I think I am going to choose this quote from Harman cited in Ian Bogost, Alien Phenomenology.
“For we ourselves, just like Neanderthals, sparrows, mushrooms, and dirt, have never done anything else than act amidst the bustle of other actants”
It has changed the way I see myself in relation to everything else. It allows me to understand that there need not always be a causal reason for everything. Everything in existence is both and actor and an actant. Much like wind, one actant acts upon another and another until it leaves us without a defined beginning. I do not know where that cool breeze came from and is going to go. The deconstruction of everything into a categorical, logical, knowable order gives solace to our sense of dignity as human beings; it helps us position ourselves in this messy complex world. But as this quote suggests, to put ones self above mushrooms or sparrows does not really get at the reality of how things are (and what I think Harman is saying). We are but a thing on a list of things. Or maybe we are like the prawns in the Pad Thai I’m eating – what a mesh of food – think of all the relations!
Kind of looks like the drawing I did for what I think this studio looks like.
What I think I need to do in order to learn what it is I want to learn:
I need to start planning. Collating everything I’ve learnt this semester and work out how to put this into something I can show (through the medium of film) – as Adrian says, creating and inventing is about ‘bringing things together into new constellations’.
So…with this, making media to me is not yet a habit and practice as the way language is. But it can be, by doing it a lot. I need to start making stuff, even if it doesn’t end up in my final assessment.
Gone are the days when content had to be generic in order to reach a bigger audience. Gone are the days of expensive resource intensive big grand monumental media companies. We are living in a post industrial media era where the landscape is unknowable.
With the internet the cost of distribution = 0
Cost of production = as much as a smartphone.
If media nowadays doesn’t have ‘porous edges’ in that it can be continually adapted and transformed it will fail – Like myspace..poor murdoch.
We can generate legitimate artefacts out of processes that are arbitrary – but still work.
We played the game exquisite corpse which was my first time.
This helped us to understand procedural work – To familiarise ourselves with making work that might itself be unspectacular, but what matters is knowing the rules. If you look at these without understanding the game (drawing something, folding the paper and giving it to someone else) they’re pretty weird and not that impressive.
There is no emphasis on the finished work of our soundscapes and videos. Its about the rule or constraint we set ourselves and once you define the rule its infinitely repeatable.

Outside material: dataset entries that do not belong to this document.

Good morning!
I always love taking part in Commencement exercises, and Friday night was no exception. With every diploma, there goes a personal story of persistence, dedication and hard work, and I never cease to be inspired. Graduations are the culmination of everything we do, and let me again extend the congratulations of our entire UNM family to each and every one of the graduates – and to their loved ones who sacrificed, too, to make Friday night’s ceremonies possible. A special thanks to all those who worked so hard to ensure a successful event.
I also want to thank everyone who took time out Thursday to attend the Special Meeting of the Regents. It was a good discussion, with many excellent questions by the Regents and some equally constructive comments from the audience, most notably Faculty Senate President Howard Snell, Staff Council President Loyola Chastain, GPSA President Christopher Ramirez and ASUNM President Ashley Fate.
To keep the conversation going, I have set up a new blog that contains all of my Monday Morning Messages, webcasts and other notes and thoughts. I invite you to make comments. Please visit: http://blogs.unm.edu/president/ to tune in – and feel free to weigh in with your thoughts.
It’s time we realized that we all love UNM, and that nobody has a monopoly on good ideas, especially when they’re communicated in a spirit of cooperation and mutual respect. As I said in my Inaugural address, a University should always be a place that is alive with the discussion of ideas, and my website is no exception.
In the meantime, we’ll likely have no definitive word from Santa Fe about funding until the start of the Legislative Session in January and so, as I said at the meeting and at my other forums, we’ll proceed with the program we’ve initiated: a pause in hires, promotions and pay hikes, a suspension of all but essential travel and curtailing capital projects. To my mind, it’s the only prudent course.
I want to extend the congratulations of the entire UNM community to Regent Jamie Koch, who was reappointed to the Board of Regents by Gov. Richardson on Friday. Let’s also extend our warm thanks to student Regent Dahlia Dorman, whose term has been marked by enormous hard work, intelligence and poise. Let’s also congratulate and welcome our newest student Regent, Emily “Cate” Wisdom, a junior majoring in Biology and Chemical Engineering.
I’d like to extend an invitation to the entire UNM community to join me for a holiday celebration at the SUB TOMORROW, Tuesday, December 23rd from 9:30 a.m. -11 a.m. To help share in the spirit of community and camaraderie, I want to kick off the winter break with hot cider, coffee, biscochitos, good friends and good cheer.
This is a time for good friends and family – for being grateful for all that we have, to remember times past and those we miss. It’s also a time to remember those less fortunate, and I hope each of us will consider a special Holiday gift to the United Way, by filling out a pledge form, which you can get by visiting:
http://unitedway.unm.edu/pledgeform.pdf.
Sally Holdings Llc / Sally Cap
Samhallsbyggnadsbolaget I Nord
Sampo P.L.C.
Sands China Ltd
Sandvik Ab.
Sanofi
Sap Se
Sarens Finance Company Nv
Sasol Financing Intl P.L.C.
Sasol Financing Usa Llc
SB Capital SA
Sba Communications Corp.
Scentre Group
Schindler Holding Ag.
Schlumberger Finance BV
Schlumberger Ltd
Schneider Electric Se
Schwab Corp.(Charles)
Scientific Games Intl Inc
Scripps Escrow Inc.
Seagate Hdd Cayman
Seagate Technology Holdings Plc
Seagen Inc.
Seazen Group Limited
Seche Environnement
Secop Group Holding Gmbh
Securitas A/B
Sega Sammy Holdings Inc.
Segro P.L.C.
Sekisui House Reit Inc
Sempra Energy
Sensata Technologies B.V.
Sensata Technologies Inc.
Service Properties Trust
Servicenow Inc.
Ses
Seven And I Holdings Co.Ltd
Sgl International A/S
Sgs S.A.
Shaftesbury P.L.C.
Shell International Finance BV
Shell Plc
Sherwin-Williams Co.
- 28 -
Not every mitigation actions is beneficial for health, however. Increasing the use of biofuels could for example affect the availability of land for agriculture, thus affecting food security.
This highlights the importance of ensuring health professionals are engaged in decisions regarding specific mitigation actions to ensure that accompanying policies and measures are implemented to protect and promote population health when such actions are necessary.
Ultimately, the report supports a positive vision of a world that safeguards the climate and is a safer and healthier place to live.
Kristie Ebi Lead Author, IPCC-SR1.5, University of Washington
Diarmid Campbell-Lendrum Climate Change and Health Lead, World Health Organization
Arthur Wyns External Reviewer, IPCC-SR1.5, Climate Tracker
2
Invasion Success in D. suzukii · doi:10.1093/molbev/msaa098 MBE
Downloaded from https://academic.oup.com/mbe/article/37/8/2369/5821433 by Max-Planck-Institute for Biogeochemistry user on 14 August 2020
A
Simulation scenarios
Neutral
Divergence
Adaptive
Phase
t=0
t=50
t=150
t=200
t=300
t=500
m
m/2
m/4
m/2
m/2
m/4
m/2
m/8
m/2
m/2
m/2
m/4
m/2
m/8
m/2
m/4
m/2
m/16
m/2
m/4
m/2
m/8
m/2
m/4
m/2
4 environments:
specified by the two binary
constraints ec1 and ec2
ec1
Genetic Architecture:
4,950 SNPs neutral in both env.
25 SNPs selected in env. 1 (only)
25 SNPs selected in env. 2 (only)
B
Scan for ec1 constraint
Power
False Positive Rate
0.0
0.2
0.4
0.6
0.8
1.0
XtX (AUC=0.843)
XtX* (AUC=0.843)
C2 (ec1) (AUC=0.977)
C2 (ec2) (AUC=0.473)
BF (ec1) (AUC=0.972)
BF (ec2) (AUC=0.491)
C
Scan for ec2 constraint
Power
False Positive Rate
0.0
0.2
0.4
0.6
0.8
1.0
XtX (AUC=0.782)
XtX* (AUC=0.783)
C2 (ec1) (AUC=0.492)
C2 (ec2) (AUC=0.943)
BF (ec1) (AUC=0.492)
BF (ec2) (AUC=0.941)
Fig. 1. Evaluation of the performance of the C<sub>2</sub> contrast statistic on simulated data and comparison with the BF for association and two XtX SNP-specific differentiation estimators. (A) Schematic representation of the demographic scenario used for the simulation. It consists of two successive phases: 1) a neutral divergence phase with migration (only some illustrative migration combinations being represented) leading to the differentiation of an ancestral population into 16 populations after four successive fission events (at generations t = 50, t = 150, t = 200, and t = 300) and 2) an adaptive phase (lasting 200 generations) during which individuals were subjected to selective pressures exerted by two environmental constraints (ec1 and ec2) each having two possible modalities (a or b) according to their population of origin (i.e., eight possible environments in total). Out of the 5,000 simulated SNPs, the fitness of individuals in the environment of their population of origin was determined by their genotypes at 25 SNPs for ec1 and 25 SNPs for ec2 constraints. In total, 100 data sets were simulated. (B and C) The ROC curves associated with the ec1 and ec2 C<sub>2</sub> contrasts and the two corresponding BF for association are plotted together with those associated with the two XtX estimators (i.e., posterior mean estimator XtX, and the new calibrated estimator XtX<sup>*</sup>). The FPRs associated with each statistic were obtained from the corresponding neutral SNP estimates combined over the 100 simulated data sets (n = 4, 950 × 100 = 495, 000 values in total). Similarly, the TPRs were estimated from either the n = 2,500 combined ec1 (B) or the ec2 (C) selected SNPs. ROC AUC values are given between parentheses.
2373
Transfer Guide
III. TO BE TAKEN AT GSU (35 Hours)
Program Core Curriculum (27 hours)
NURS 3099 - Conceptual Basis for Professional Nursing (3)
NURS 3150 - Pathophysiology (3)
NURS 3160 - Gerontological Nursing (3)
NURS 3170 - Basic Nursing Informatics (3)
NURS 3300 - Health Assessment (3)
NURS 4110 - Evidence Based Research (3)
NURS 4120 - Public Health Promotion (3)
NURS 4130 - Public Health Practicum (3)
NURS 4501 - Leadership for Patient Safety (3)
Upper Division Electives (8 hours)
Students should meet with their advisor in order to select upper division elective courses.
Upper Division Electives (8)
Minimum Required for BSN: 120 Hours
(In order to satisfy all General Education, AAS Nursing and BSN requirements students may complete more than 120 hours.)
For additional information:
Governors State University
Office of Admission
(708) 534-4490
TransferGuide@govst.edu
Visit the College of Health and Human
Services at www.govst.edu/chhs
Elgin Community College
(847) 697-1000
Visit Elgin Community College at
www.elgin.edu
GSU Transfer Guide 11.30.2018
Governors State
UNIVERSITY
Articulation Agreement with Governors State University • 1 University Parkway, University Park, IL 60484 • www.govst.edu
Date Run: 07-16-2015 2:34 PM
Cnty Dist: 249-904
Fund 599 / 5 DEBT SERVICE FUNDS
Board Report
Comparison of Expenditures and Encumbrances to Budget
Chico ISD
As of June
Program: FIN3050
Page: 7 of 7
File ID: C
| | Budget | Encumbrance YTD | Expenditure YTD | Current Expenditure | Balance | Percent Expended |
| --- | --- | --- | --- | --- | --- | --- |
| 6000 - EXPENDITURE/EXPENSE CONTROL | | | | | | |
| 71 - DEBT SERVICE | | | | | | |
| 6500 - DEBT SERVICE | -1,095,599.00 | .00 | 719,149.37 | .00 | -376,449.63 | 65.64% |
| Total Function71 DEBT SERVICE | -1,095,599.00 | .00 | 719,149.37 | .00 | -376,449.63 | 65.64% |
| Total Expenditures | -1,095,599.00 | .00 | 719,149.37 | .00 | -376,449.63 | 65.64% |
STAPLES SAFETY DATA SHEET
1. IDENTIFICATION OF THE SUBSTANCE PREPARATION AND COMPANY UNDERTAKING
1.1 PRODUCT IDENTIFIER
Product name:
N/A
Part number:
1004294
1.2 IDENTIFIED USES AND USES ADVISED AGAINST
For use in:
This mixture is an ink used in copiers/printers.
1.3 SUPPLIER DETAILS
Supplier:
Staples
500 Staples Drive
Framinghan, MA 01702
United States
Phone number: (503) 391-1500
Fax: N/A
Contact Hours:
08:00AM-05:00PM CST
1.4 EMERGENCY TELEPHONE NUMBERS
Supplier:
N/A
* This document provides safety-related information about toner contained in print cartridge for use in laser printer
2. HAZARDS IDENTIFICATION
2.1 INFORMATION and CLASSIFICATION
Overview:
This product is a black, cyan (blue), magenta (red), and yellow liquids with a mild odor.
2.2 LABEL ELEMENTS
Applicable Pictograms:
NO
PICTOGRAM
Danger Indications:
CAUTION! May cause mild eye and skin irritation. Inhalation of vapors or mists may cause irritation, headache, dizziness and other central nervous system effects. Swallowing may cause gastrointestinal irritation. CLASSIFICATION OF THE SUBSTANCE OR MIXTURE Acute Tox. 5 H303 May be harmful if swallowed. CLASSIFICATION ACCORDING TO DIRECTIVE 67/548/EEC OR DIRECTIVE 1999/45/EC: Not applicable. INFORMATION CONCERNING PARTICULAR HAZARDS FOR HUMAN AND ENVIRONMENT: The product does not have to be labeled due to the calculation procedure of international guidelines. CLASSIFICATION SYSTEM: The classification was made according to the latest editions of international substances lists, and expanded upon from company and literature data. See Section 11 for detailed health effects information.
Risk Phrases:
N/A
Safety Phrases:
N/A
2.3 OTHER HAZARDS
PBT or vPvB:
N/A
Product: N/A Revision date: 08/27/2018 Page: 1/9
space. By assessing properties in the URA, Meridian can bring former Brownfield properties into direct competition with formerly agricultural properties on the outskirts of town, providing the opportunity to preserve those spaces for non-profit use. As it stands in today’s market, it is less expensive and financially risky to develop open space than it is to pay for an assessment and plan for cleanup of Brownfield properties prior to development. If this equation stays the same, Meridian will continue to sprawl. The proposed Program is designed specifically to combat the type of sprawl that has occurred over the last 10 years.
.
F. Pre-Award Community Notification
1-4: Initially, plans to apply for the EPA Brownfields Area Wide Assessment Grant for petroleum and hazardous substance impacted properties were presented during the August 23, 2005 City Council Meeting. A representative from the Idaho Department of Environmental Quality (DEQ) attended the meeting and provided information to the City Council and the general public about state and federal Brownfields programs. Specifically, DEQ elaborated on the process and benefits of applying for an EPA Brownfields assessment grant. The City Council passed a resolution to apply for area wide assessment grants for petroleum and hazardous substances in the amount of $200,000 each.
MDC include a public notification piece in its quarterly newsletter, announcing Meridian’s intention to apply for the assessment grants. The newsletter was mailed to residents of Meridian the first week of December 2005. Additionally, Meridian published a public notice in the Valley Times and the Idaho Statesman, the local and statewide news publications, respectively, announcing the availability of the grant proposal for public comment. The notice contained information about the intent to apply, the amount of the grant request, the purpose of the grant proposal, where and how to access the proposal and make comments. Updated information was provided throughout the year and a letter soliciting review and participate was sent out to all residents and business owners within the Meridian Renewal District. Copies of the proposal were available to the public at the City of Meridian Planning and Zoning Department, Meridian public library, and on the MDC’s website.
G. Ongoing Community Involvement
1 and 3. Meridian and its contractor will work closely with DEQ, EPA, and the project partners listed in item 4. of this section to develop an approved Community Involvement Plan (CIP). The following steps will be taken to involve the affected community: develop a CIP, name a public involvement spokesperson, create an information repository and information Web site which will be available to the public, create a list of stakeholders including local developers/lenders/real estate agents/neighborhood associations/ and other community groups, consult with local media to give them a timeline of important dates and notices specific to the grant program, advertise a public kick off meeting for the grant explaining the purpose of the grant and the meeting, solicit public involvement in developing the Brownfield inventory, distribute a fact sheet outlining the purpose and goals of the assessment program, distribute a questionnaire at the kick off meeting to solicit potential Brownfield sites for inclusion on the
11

Blue Poles is a significant painting because of its political backstory – it has a place in Australian history. Its a marker of the flourishing abstract expressionist movement in 1950s New York.
If Blue Poles was on the ground in the laneway outside the gallery – you’d probably walk over it. The initial conditions matter.
If we understand the world as a dense truculent clamour of things then what would it be to use the form of documentary to try and show that. Not explain but acknowledge the legitimate clamouring of all this stuff.
If everything is messy and complex then documentaries should account for it and not conceal it behind abstraction and generalisations.
Stories matter but they are a human cultural device. Documentary as a non-fiction practice should not be about something but should be with something.
We don’t need more people telling us what they think about stuff. We need more ways of letting things speak for themselves.